As we see in this facebook interchange, one evangelical teacher claims she teaches with the “overwhelming support of parents and administration.” Another says she teaches her children in public schools to recognize the logical necessity of a creator.
These facebook comments are not anomalies. According to political scientists Michael Berkman and Eric Plutzer, about 13% of public high-school biology teachers explicitly teach creationism. Another 60% teach some form of evolution mixed with intelligent design and creationism.
Why do so many teachers teach creationism? Because they believe it and their communities believe it. As Berkman and Plutzer argue, teachers tend to embrace the ideas of their local communities.

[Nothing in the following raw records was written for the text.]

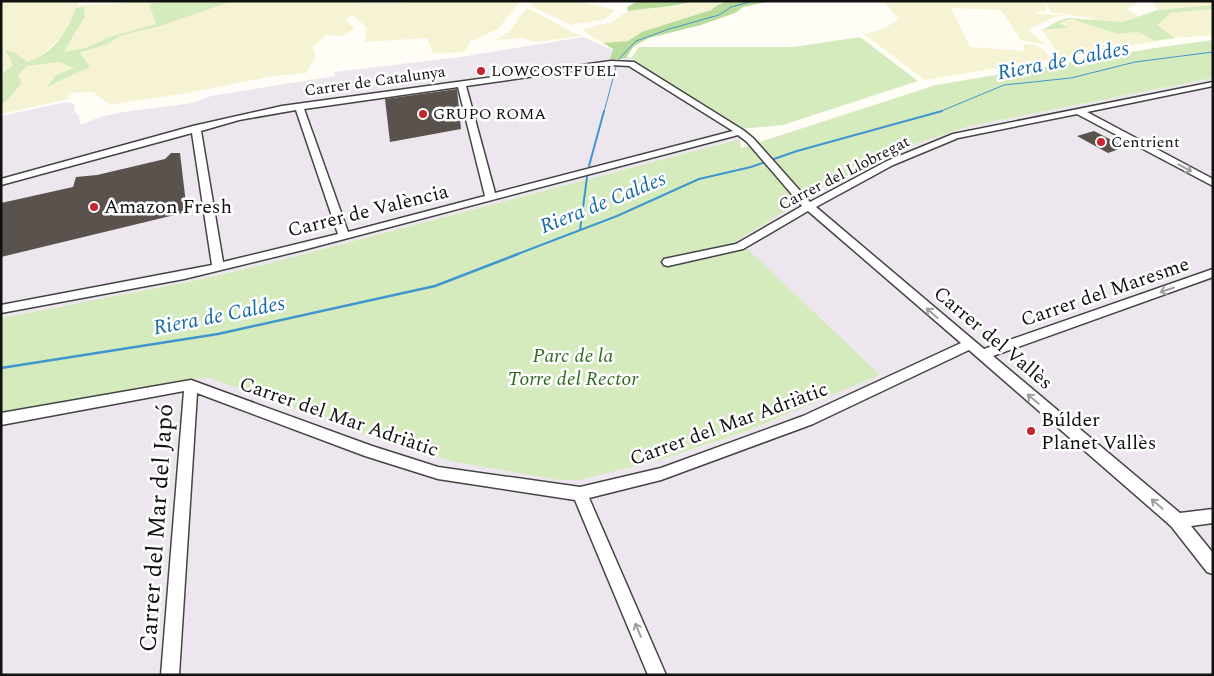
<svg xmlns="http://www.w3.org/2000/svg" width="1214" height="676" font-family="Spectral,serif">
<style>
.industrial{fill:#eee6ef}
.farmland{fill:#f6f3d4}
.green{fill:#d5ebbd}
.forest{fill:#b9dc9c}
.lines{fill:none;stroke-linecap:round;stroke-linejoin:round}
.stream-far2{stroke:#3f96cf;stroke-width:1}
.stream-far1{stroke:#3f96cf;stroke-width:2}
.stream{stroke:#3f96cf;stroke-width:2.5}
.building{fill:#5a524d}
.minor-casing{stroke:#444;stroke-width:3}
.minor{fill:#fff;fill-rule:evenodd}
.oneway{stroke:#a0a0a0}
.poi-dot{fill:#c4262e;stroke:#fff;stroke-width:2}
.labels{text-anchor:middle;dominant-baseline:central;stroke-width:5;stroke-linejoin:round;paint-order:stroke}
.far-poi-label{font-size:16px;fill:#111;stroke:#fff;text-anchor:start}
.far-street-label{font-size:16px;fill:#111;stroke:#fff}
.poi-label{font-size:20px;fill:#111;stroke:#fff;text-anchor:start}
.street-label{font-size:20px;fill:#111;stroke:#fff}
.park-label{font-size:20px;font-style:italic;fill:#2f6b1f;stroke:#fff}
.water-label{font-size:21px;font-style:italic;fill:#1768a6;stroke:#fff}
.near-street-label{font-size:24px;fill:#111;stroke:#fff}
</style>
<rect width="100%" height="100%" fill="#fffdf5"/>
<!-- industrial -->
<path class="industrial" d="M583 37 631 58 740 129V139L262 265 192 281 1 318V116L66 102 75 104 74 110 79 116 80 125 103 116 124 112 192 103 211 96 335 76 334 72 460 57Z
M1213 78V675H1V415L193 379 210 378 382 441 581 480 666 458 747 431 879 375 737 240 814 193 906 147 970 126Z"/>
<!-- farmland -->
<path class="farmland" d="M1 1H78V5L123 3 126 1H168L149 4 157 24 113 36 85 48 63 53 85 16 77 8 65 34 39 57 28 62 15 53 5 50 13 65 1 75Z
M233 1H356L360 3 520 1 498 29 471 41 464 52 433 54 427 38 365 42 367 28 352 14 346 20 354 28 344 36 326 35 313 47 316 56 306 73 274 76 187 93 110 105 93 92 69 93 68 99 1 114V104L8 100 17 75 27 66 59 62 75 68 56 75 48 87 89 67 79 54 108 44 122 35 157 27Z
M534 1H577L615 10 605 19 571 25 531 6Z
M694 1H728L718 5 711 10 643 32 628 41 603 43 586 33 584 29 612 22 628 11 649 7H677Z
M883 1H1043L1047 8 1045 11 1034 12 1037 14 1065 15 1052 18 1028 30 1046 45 1021 40 1001 10 951 8 970 47 1025 51 1023 44 1035 45 1044 50 1051 59 925 80 864 34 883 29 899 19Z
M1045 1H1134L1138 3 1126 9 1139 17 1126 19 1129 25 1099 24 1091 18 1051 12Z
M1155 1H1213V5L1158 10 1152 2Z
M527 8 580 36 537 42 521 38 496 40 511 30 520 16Z
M1213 9V35L1175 38 1157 25 1169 15V13Z
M1071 19 1118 34 1137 32 1155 41 1061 58 1042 30 1067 29 1058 23Z"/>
<!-- green -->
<path class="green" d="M168 1H233L157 27 122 35 108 44 80 53 90 67 47 87 56 75 74 68 59 62 27 66 18 75 21 83 8 100 1 104V75L13 65 5 50 15 53 28 62C56 51 65 34 76 8L84 7 85 16 64 52 85 48 113 36 156 24 149 4Z
M1213 5V9L1169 13V15L1157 25 1175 38 1155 41 1137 32 1118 34 1071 19 1059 23 1068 28 1042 30 1058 21 1068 18 1122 22 1158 10Z
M860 37 918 81 783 125 740 129 631 58 639 47H794Z
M1213 40V78L970 126 906 147 814 193 738 240 880 375 747 431 666 458 581 480H559L455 462 382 441 209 378 193 379 1 415V318L192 281 262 265 740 139 741 148 936 85 1155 48Z"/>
<!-- forest -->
<path class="forest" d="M638 1H694C672 8 650 7 628 11L627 7Z
M728 1H771L743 7 735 13 701 25 649 38 634 46 626 58 610 60 613 49 603 43 628 41 642 32 711 10 718 5Z"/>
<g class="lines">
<!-- stream-far2 -->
<path class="stream-far2" d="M619 59 636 41 669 29 719 15 731 7 753 1
M604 112 616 67
M939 112 1004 85 1071 78 1135 62 1213 52"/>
<!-- stream-far1 -->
<path class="stream-far1" d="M589 166 604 111
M580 230 587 177
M515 255 617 216 699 179 751 167 797 151 942 111"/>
<!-- stream -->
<path class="stream" d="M1 368 218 334 435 286 518 254"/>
</g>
<!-- building -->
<path class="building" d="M457 89 461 129 390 142 385 99Z
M1094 131 1125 147 1108 153 1077 136Z
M171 153H180L187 212 1 257V203L73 187 76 177 97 175 165 159Z"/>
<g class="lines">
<defs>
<path id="minor" d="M611 61 634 62 743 130 753 138 810 202 887 161 953 134 1213 82V86L1087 112 1213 179V186L1077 114 958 138 893 165 816 207 984 349 1213 269V277L993 356 1180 513 1213 509V523L1191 526 1213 553V574L1207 572 1171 526 969 350 813 424 661 480 589 498 666 675H648L575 500 438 479 365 456 197 393 179 675H161L184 391 1 425V413L191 380 372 446 438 467 580 487 661 468 803 416 961 343 808 211 743 249 668 266 664 265 662 262 664 259 736 244 802 206 747 142 738 135 303 250 184 279 1 313V305L212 265 192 133 1 185V179L193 126 282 106ZM611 65 629 66 733 131 495 193 466 86ZM458 87 485 196 348 232 304 109ZM296 110 338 234 223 262 201 131 239 120Z"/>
</defs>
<!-- minor casing -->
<use href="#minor" class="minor-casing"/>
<!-- minor -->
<use href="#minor" class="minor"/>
</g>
<!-- one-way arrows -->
<defs><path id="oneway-shaft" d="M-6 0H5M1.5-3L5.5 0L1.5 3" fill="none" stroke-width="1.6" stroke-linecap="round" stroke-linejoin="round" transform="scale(1.25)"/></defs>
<g class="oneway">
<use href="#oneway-shaft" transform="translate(1185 168) rotate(28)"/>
<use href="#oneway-shaft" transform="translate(1167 290) rotate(161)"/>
<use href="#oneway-shaft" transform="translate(932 313) rotate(-139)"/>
<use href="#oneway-shaft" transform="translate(1033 399) rotate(-140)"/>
<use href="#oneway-shaft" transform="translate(1157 504) rotate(-140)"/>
<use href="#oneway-shaft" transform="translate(638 630) rotate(-113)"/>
</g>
<!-- markers -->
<g class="poi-dot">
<circle cx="481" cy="71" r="5"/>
<circle cx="423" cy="114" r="5"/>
<circle cx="1101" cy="142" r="5"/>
<circle cx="94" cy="207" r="5"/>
<circle cx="1031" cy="431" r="5"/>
</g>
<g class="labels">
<!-- far-poi labels -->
<g class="far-poi-label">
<text x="491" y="71">LOWCOSTFUEL</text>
<text x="433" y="114">GRUPO ROMA</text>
<text x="1111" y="142">Centrient</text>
</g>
<!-- far-street labels -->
<g class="far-street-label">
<text transform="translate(375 81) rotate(-8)">Carrer de Catalunya</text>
<text transform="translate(844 173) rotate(-27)">Carrer del Llobregat</text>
</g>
<!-- poi labels -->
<g class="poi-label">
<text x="104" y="207">Amazon Fresh</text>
<text x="1041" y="420">Búlder<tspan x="1041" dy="23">Planet Vallès</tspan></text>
</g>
<!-- street labels -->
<g class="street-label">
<text transform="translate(368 211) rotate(-14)">Carrer de València</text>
<text transform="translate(1105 292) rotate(-19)">Carrer del Maresme</text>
<text transform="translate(993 338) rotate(40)">Carrer del Vallès</text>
<text transform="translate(339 417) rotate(19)">Carrer del Mar Adriàtic</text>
<text transform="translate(729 424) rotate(-20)">Carrer del Mar Adriàtic</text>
</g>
<!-- park labels -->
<g class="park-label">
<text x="573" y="356">Parc de la<tspan x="573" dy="23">Torre del Rector</tspan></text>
</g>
<!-- water labels -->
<g class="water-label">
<text transform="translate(1063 61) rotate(-11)">Riera de Caldes</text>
<text transform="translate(603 203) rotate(-22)">Riera de Caldes</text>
<text transform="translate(219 316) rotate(-11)">Riera de Caldes</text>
</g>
<!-- near-street labels -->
<g class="near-street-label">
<text transform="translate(157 528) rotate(-86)">Carrer del Mar del Japó</text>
</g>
</g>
<!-- border -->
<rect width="1214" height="676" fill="none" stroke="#111111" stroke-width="5"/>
</svg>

In spite of the alarmism of the folks at AIG, public schools just aren’t well enough organized to push any sort of agenda. Public schools will never eliminate creationism. They just can’t.
SAGLRROILYBYGTH are sick of hearing it, but I’ll say it again: Schools don’t change society; schools reflect society.

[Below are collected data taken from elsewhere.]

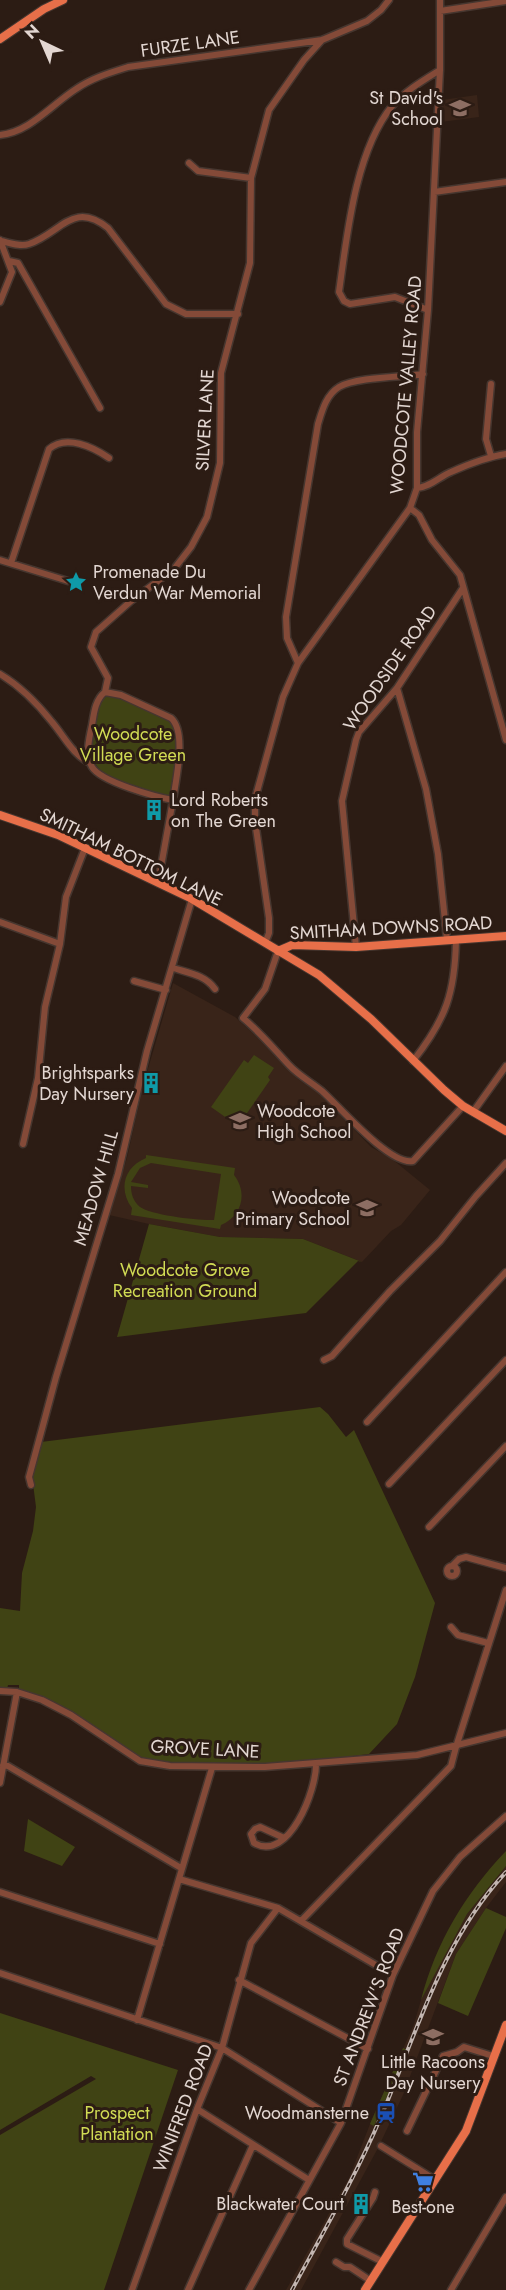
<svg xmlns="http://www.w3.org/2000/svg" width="506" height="2290" font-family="Jost,sans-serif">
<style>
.built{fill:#392419}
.green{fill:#404314;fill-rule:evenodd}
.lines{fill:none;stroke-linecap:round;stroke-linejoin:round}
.minor-casing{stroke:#46362f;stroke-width:9}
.major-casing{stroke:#46362f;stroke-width:10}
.minor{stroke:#844a38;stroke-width:6}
.major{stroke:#e76f49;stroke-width:8}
.rail-casing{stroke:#c3b6b1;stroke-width:4}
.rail{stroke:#2c1c14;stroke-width:1.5;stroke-dasharray:4.5;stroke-linecap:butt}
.labels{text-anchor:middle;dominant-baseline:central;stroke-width:6;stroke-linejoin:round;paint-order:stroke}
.street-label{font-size:18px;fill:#e3d7d2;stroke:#2c1c14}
.poi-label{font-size:18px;fill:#e3d7d2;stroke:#2c1c14;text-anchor:end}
.park-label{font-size:18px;fill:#d1db54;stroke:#2c1c14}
</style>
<rect width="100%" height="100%" fill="#2c1c14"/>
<!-- built -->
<path class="built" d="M477 95 479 117 441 122 442 100Z
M173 983 235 1017 244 1025 276 1054 298 1079 320 1094 371 1147 392 1159 430 1190 401 1225 391 1231 362 1262 303 1239 220 1237 149 1224 109 1215 127 1158 143 1086Z
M506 1866V1882L486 1908 456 1954 403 2095 378 2148 301 2290H286L349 2178 372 2119 414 2024 421 2000 448 1947 467 1914Z"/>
<!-- green -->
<path class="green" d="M110 695 120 697 173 723 176 736 173 788 169 795C157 795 144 788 133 785 98 773 87 768 94 729 96 717 97 707 103 697Z
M254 1055 274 1068 268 1077 270 1080 238 1126 211 1107 244 1060 248 1063Z
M146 1155 235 1168 234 1175C248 1193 242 1216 221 1225L220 1229 131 1215 132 1208C118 1189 124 1167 146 1158ZM151 1163 221 1174 214 1220C200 1221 151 1215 140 1207 133 1201 131 1194 131 1186L148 1188V1185L131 1182 140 1168Z
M149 1224 220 1237 303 1239 362 1262 358 1261 306 1313 117 1337Z
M320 1407 328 1414 346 1437 354 1430 435 1603 415 1677 397 1724 369 1754 282 1765H211L145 1760 87 1721 56 1703 19 1690V1685H8L7 1689 0 1688V1608L20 1611 22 1573 33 1531 36 1507 32 1476 41 1442Z
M28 1819 75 1847 62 1866 24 1851Z
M506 1851V1866L467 1914 421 2000C436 1942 465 1894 506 1851Z
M486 1908 506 1917V1928L468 2016 438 2003 456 1954Z
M0 2013 178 2070 104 2290H0V2135L96 2079 91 2076 0 2130Z
M403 2048 407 2050 374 2126 370 2124Z"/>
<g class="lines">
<defs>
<path id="minor" d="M440 11 506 1
M0 135C30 132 51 105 76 89 92 78 109 73 128 67L322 40 367 21 381 10 389 0
M189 163 198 171 251 178
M434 192 506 182
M0 240 12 272 0 302
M1 241C10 243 20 247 29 244 61 233 73 200 108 228L166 304 186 314H238
M9 261 18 263 100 408
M428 310 395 297 350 304 344 301 339 292C347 235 355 152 392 106 405 91 424 80 440 70
M491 384 486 439 491 456
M417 488C430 487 439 477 451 472 469 464 487 457 506 454
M410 508 419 515 432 540 460 575 506 740
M0 560 68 581
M11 563 49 449C66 434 93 447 109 458
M298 663 287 638 286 617 318 424C322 411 326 395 339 387 356 377 402 377 423 374
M0 674C20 686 37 703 52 722 64 736 73 755 90 763
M397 688 426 789 438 854 447 940
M105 692 108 678 91 647 96 632 131 601 174 569 191 547 207 517 220 463 221 373 250 263 251 178 269 110 304 60 322 40
M158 883 173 800C156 797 101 782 92 767 85 755 89 738 92 725 94 713 95 700 105 692L121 695 171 718C187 732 176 779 173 800
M0 922 60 944
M265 943 269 933V918L255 821V799L283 697 298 663 410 508 417 488V432L428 310 440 70V0
M356 947 342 801 356 740 359 732 397 688 463 588
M278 951 265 989 243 1018C261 1033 273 1048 289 1065 298 1075 311 1082 322 1091 339 1106 390 1166 413 1161L463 1106
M173 968C189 973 205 975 215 989
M134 981 166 990
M413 1061C446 1019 455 993 456 940
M473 1112 506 1066
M23 1144 38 1078 45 1007 60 944 66 897 85 848
M324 1360 332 1356 390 1291 440 1241 476 1196 506 1163
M367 1422 506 1272
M389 1484 506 1360
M31 1485 29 1477 56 1377 118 1174 147 1051 192 899
M429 1527 506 1446
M452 1566 459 1559 466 1557 506 1568
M447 1571a5 5 0 1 1 10 0a5 5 0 1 1-10 0Z
M451 1627 458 1635 488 1643
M0 1691 17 1692 42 1700 71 1715 140 1761 170 1766 265 1767 417 1755 506 1733
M3 1765 8 1766 181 1868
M0 1783 17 1692
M284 1838 260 1827 255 1829 251 1834 254 1843C289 1863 317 1789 316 1763
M179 1879 278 1908 393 1975
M0 1892 160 1944
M301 1921 451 1766 456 1747 506 1590
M0 1973 222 2048 341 2123
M239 1980 368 2049
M137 2020 212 1768
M197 2109 309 2180
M407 2131 443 2056 457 2052 464 2047 493 2056
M381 2146 434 2179
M375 2192 373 2198 347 2239V2244L383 2262
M336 2262 344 2267H350L371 2281
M132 2290 197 2109 222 2048 251 1943 278 1908
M188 2290 253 2145
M249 2290 341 2123 393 1975 433 1891 460 1857 506 1816
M451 2290 506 2197"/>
<path id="major" d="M0 39 44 9 63 0
M0 815 58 835 192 899 319 975 371 1019 444 1090 463 1106 506 1131
M278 951 292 945 356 947 506 936
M365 2290 466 2131 506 2025"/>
</defs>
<!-- minor casing -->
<use href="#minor" class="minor-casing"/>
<!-- major casing -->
<use href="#major" class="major-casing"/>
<!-- minor -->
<use href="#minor" class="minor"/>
<!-- major -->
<use href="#major" class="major"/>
<defs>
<path id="rail" d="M292 2290C322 2234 355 2178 380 2119 416 2035 442 1940 506 1872"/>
</defs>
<!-- rail casing -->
<use href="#rail" class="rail-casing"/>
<!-- rail -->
<use href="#rail" class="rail"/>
</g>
<!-- icons -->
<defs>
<symbol id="school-bare" viewBox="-9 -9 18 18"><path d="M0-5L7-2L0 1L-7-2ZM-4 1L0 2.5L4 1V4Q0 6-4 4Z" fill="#8d6e63" stroke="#2c1c14" stroke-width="2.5" paint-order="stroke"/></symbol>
<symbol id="sight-bare" viewBox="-9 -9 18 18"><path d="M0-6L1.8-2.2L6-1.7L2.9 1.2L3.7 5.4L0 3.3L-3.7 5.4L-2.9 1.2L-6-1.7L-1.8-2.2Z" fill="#0f9aa8" stroke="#2c1c14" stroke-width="2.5" paint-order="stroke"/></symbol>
<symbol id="building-bare" viewBox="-9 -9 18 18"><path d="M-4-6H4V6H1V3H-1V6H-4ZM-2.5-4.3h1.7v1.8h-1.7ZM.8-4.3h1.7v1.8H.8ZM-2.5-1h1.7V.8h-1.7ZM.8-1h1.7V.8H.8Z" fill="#0f9aa8" stroke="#2c1c14" stroke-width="2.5" paint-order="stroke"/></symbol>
<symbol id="station-bare" viewBox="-9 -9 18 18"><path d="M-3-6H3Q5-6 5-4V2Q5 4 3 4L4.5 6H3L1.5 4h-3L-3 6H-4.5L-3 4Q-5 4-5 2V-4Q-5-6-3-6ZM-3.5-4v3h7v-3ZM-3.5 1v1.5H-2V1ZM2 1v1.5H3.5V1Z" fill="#1a4fb4" stroke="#2c1c14" stroke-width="2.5" paint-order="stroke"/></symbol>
<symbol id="supermarket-bare" viewBox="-9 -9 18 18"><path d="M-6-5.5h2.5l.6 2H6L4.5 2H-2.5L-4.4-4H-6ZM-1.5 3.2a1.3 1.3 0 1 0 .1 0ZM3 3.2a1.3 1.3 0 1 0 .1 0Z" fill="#3f7fe0" stroke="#2c1c14" stroke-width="2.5" paint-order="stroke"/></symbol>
</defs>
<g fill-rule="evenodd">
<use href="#school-bare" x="445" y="93" width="30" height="30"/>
<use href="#sight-bare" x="61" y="567" width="30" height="30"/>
<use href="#building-bare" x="139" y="795" width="30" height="30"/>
<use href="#building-bare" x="136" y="1068" width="30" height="30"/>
<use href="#school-bare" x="225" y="1106" width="30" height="30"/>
<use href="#school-bare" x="352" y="1193" width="30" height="30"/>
<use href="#school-bare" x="418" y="2022" width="30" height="30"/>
<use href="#station-bare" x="371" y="2098" width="30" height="30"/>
<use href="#supermarket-bare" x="408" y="2167" width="30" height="30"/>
<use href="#building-bare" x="346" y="2189" width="30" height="30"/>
</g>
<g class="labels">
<!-- street labels -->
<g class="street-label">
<text transform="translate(190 44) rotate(-8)">FURZE LANE</text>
<text transform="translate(406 385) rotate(-85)">WOODCOTE VALLEY ROAD</text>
<text transform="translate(205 420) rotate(-87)">SILVER LANE</text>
<text transform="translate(390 668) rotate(-55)">WOODSIDE ROAD</text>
<text transform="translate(131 857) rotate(26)">SMITHAM BOTTOM LANE</text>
<text transform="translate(391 928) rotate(-3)">SMITHAM DOWNS ROAD</text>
<text transform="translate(96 1188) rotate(-74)">MEADOW HILL</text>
<text transform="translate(205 1749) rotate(3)">GROVE LANE</text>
<text transform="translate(369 2007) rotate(-69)">ST ANDREW'S ROAD</text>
<text transform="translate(183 2108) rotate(-69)">WINIFRED ROAD</text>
</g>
<!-- poi labels -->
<g class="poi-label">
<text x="443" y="98">St David's<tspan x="443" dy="21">School</tspan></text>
<text x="93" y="572" text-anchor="start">Promenade Du<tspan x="93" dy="21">Verdun War Memorial</tspan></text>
<text x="171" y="800" text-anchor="start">Lord Roberts<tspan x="171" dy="21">on The Green</tspan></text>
<text x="134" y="1073">Brightsparks<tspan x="134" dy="21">Day Nursery</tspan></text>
<text x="257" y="1111" text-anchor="start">Woodcote<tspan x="257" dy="21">High School</tspan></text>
<text x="350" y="1198">Woodcote<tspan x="350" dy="21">Primary School</tspan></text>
<text x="433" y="2062" text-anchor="middle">Little Racoons<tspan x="433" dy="21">Day Nursery</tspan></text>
<text x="369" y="2113">Woodmansterne</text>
<text x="344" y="2204">Blackwater Court</text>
<text x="423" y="2207" text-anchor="middle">Best-one</text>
</g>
<!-- park labels -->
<g class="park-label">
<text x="133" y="734">Woodcote<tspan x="133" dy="21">Village Green</tspan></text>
<text x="185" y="1270">Woodcote Grove<tspan x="185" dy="21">Recreation Ground</tspan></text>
<text x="117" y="2113">Prospect<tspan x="117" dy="21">Plantation</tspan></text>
</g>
</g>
<!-- north arrow -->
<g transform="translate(42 42) rotate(316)" stroke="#2c1c14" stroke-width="4.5" paint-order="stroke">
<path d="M0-4.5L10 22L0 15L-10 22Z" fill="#e3d7d2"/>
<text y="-9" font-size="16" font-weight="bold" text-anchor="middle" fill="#e3d7d2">N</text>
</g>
</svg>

*(Bonus points if you can explain why AIG is against saving the whales!)
sheila0405
/ August 31, 2015Some evangelicals believe that people who want to save the whales are more interested in the survival of non-human species, than they are about saving human lives. Especially when it comes to abortion. When Cecil the lion was killed, my fb page was inundated with pro-lifers complaining that people were more upset about the lion than the unborn. It’s really ugly out here in the trenches of the culture wars, especially if you are more of a progressive Christian surrounded by friends and family that are in line with AIG. That’s my situation. I have both Protestant and Catholics concerned about my eternal fate. sigh
Adam Laats
/ August 31, 2015Bonus points! ***********
Also, some young-earth creationists disapprove of an atheistic conservationism in which humans are the main cause of environmental damage, and in which humans are the only source of fixing the environment. The folks at Answers In Genesis, for example, warn of “faddish” secular environmentalism. Only God can heal the planet, but humans are charged with caring for it and taking dominion over it. As one AIG article explains,
sheila0405
/ August 31, 2015As one who grew up in the “Rapture” theology, the belief was that, since Jesus will reign for a thousand years, the future of the planet is safe. God won’t allow it to be destroyed, so that Jesus will get that millenial (sp?) reign. The reasoning is so circular. What schools need to focus on is critical thinking skills.. Still, as long as families display an aversion to plain old common sense, I wonder if that’s possible. My nephew recently posted a “Second Coming” rapture comment. I asked him if that didn’t point to a third coming, when Jesus sits on the literal throne here on earth. No, he says, because in the Rapture, Jesus’s feet don’t touch down on earth. It’s absolutely maddening.
Dan Knauss
/ September 8, 2015What if he has a recliner throne, or a carpet under it? Then his feet won’t touch the ground then either.
Dan Knauss
/ September 8, 2015Schools reflect society because they are society. Subcultures and minorities with chips on their shoulders have a hard time seeing this, even in their local communities, because their protest identity depends on having secular antagonists as foils. They may even gain an outsized influence, but nothing short of total control will satisfy them. And once they have total control over an institution, they find diversity and dissent in their own ranks, which leads to purges and splits and perpetual, fissiparous, aggrieved minorities. They can’t be happy any other way.